Data excerpts
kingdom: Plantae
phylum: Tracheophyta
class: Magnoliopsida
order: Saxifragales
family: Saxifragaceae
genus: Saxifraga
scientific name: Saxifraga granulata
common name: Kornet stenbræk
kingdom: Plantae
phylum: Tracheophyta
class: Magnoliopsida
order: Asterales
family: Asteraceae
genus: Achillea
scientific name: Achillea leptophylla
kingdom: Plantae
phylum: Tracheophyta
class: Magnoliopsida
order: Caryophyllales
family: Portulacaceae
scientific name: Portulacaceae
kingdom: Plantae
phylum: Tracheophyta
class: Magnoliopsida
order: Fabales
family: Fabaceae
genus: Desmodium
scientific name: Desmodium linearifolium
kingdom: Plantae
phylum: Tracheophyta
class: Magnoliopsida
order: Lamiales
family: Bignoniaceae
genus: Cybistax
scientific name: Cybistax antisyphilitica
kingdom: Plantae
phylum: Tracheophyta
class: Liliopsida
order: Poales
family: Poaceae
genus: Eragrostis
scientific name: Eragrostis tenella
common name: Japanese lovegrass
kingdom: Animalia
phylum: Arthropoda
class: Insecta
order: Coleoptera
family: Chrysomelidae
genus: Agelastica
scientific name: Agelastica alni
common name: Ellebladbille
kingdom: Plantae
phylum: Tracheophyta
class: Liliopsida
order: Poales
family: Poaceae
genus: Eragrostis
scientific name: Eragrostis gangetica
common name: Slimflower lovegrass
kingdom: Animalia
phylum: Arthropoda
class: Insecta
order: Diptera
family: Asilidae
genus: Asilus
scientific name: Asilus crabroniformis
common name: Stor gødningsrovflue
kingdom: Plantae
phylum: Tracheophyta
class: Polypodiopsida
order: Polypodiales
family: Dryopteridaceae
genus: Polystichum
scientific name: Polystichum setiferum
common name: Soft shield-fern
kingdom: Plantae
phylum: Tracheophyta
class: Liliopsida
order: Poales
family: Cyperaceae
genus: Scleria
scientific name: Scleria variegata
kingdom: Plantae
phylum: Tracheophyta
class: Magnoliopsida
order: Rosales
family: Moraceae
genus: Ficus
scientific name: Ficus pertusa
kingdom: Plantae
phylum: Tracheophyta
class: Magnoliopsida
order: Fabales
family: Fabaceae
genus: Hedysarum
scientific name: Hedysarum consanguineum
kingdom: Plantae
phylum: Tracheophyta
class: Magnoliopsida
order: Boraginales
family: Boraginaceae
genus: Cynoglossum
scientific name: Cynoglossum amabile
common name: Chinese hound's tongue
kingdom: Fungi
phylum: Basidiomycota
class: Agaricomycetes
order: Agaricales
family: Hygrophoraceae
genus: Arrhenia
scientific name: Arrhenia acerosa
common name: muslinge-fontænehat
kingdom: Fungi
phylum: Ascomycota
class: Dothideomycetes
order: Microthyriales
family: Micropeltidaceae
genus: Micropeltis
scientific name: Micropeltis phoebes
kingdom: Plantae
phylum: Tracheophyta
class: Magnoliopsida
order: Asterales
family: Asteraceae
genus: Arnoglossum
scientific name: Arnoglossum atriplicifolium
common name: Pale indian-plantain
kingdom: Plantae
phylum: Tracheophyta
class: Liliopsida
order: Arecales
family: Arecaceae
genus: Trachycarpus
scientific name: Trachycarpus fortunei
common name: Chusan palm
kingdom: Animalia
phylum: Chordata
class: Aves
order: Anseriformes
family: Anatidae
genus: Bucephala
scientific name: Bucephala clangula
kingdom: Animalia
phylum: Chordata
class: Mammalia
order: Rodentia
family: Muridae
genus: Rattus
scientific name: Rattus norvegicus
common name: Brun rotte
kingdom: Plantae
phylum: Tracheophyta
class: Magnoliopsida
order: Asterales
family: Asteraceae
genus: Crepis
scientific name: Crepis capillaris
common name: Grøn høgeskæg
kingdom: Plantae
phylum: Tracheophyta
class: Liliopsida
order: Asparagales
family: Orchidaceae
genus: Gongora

> Exercise directions
Convert every line of the entries above into a JSON list of strings, with one string per line and blank lines omitted.

> Response to the task
[
  "kingdom: Plantae",
  "phylum: Tracheophyta",
  "class: Magnoliopsida",
  "order: Saxifragales",
  "family: Saxifragaceae",
  "genus: Saxifraga",
  "scientific name: Saxifraga granulata",
  "common name: Kornet stenbræk",
  "kingdom: Plantae",
  "phylum: Tracheophyta",
  "class: Magnoliopsida",
  "order: Asterales",
  "family: Asteraceae",
  "genus: Achillea",
  "scientific name: Achillea leptophylla",
  "kingdom: Plantae",
  "phylum: Tracheophyta",
  "class: Magnoliopsida",
  "order: Caryophyllales",
  "family: Portulacaceae",
  "scientific name: Portulacaceae",
  "kingdom: Plantae",
  "phylum: Tracheophyta",
  "class: Magnoliopsida",
  "order: Fabales",
  "family: Fabaceae",
  "genus: Desmodium",
  "scientific name: Desmodium linearifolium",
  "kingdom: Plantae",
  "phylum: Tracheophyta",
  "class: Magnoliopsida",
  "order: Lamiales",
  "family: Bignoniaceae",
  "genus: Cybistax",
  "scientific name: Cybistax antisyphilitica",
  "kingdom: Plantae",
  "phylum: Tracheophyta",
  "class: Liliopsida",
  "order: Poales",
  "family: Poaceae",
  "genus: Eragrostis",
  "scientific name: Eragrostis tenella",
  "common name: Japanese lovegrass",
  "kingdom: Animalia",
  "phylum: Arthropoda",
  "class: Insecta",
  "order: Coleoptera",
  "family: Chrysomelidae",
  "genus: Agelastica",
  "scientific name: Agelastica alni",
  "common name: Ellebladbille",
  "kingdom: Plantae",
  "phylum: Tracheophyta",
  "class: Liliopsida",
  "order: Poales",
  "family: Poaceae",
  "genus: Eragrostis",
  "scientific name: Eragrostis gangetica",
  "common name: Slimflower lovegrass",
  "kingdom: Animalia",
  "phylum: Arthropoda",
  "class: Insecta",
  "order: Diptera",
  "family: Asilidae",
  "genus: Asilus",
  "scientific name: Asilus crabroniformis",
  "common name: Stor gødningsrovflue",
  "kingdom: Plantae",
  "phylum: Tracheophyta",
  "class: Polypodiopsida",
  "order: Polypodiales",
  "family: Dryopteridaceae",
  "genus: Polystichum",
  "scientific name: Polystichum setiferum",
  "common name: Soft shield-fern",
  "kingdom: Plantae",
  "phylum: Tracheophyta",
  "class: Liliopsida",
  "order: Poales",
  "family: Cyperaceae",
  "genus: Scleria",
  "scientific name: Scleria variegata",
  "kingdom: Plantae",
  "phylum: Tracheophyta",
  "class: Magnoliopsida",
  "order: Rosales",
  "family: Moraceae",
  "genus: Ficus",
  "scientific name: Ficus pertusa",
  "kingdom: Plantae",
  "phylum: Tracheophyta",
  "class: Magnoliopsida",
  "order: Fabales",
  "family: Fabaceae",
  "genus: Hedysarum",
  "scientific name: Hedysarum consanguineum",
  "kingdom: Plantae",
  "phylum: Tracheophyta",
  "class: Magnoliopsida",
  "order: Boraginales",
  "family: Boraginaceae",
  "genus: Cynoglossum",
  "scientific name: Cynoglossum amabile",
  "common name: Chinese hound's tongue",
  "kingdom: Fungi",
  "phylum: Basidiomycota",
  "class: Agaricomycetes",
  "order: Agaricales",
  "family: Hygrophoraceae",
  "genus: Arrhenia",
  "scientific name: Arrhenia acerosa",
  "common name: muslinge-fontænehat",
  "kingdom: Fungi",
  "phylum: Ascomycota",
  "class: Dothideomycetes",
  "order: Microthyriales",
  "family: Micropeltidaceae",
  "genus: Micropeltis",
  "scientific name: Micropeltis phoebes",
  "kingdom: Plantae",
  "phylum: Tracheophyta",
  "class: Magnoliopsida",
  "order: Asterales",
  "family: Asteraceae",
  "genus: Arnoglossum",
  "scientific name: Arnoglossum atriplicifolium",
  "common name: Pale indian-plantain",
  "kingdom: Plantae",
  "phylum: Tracheophyta",
  "class: Liliopsida",
  "order: Arecales",
  "family: Arecaceae",
  "genus: Trachycarpus",
  "scientific name: Trachycarpus fortunei",
  "common name: Chusan palm",
  "kingdom: Animalia",
  "phylum: Chordata",
  "class: Aves",
  "order: Anseriformes",
  "family: Anatidae",
  "genus: Bucephala",
  "scientific name: Bucephala clangula",
  "kingdom: Animalia",
  "phylum: Chordata",
  "class: Mammalia",
  "order: Rodentia",
  "family: Muridae",
  "genus: Rattus",
  "scientific name: Rattus norvegicus",
  "common name: Brun rotte",
  "kingdom: Plantae",
  "phylum: Tracheophyta",
  "class: Magnoliopsida",
  "order: Asterales",
  "family: Asteraceae",
  "genus: Crepis",
  "scientific name: Crepis capillaris",
  "common name: Grøn høgeskæg",
  "kingdom: Plantae",
  "phylum: Tracheophyta",
  "class: Liliopsida",
  "order: Asparagales",
  "family: Orchidaceae",
  "genus: Gongora"
]